Activity: Continue the forum thread about Winlogbeat events not reaching Elasticsearch through Logstash, starting after its last post.

Source passage:
++++++++++++++++++++

Problem with beats logstash plugins

orsa · July 14, 2016, 6:29pm

Hi
i have a problem with beat logstash plugin. He dosen`t send windows event log to ES.
My Schema
Winlogbeat => Logstash => ES
if i send log directly to ES - all work.

TCP packages to LS is come.

logstash 2.3.4
logstash-input-beats (2.2.9)

OS: Ubuntu 14.04

logstash config:
input {
# windows eventlog from winlogbeats
beats {
port => 5044
}
}
output {
#stdout { codec => rubydebug }
elasticsearch {
hosts => ["1.1.1.1"]
manage_template => false
index => "%{[@metadata][type]}-%{+YYYY.MM.dd}"
document_type => "%{[@metadata][type]}"
}
}

orsa · July 18, 2016, 5:48pm

anybody help me? any idia?

++++++++++++++++++++

Provided records:
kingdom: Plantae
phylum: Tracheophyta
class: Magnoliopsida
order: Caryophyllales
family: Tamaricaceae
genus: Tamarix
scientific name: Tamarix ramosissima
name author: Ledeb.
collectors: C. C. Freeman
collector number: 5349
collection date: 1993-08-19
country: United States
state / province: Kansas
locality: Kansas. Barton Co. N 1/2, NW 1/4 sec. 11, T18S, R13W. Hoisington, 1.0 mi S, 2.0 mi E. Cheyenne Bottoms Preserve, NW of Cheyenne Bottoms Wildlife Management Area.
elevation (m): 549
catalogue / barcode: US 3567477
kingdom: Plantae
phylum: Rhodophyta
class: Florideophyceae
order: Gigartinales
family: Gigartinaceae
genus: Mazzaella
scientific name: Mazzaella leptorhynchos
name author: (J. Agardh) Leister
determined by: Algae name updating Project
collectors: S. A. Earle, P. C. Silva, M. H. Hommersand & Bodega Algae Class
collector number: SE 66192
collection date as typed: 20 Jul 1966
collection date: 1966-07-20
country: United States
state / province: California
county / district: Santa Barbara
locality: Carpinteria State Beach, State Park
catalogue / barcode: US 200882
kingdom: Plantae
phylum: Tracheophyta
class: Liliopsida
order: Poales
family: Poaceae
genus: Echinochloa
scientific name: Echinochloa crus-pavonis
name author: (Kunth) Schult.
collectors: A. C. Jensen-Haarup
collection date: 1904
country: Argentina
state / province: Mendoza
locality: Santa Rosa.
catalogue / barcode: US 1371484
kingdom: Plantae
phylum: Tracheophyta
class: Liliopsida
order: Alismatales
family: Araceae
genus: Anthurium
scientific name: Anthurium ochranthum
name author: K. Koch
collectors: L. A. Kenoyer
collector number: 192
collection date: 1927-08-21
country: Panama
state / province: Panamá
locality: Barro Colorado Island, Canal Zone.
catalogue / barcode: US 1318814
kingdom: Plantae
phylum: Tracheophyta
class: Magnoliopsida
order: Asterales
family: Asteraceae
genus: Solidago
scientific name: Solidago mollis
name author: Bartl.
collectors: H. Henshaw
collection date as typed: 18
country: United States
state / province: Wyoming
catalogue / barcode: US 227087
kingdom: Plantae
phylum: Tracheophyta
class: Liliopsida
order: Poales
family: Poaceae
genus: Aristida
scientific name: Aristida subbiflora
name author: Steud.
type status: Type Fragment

++++++++++++++++++++

Exercise result:
muhamadli302 · July 21, 2016, 1:00pm

What is your Winlogbeat configuration?
Also, do you have any output from the stdout plugin?

orsa · July 21, 2016, 8:11pm

hi muhamadli302
thank for you answer.

my winlogbeat config file

winlogbeat:
  registry_file: C:/ProgramData/winlogbeat/.winlogbeat.yml
  event_logs:
    - name: Application 
    - name: Security
    - name: System

output:
  #logstash:
          hosts: ["192.168.1.42:5044"]

logging:
  to_files: true
  files:
    path: C:/ProgramData/winlogbeat/Logs
    rotateeverybytes: 10485760 # = 10MB
  level: info

I have empty output, when i run LS with

stdout { codec => rubydebug }

but tcpdump capche packet from winlogbeat host.

orsa · July 21, 2016, 9:27pm

Miracle )))
muhamadli302 thank for idea
i forgot delete "#" before logstash )))
all work nice.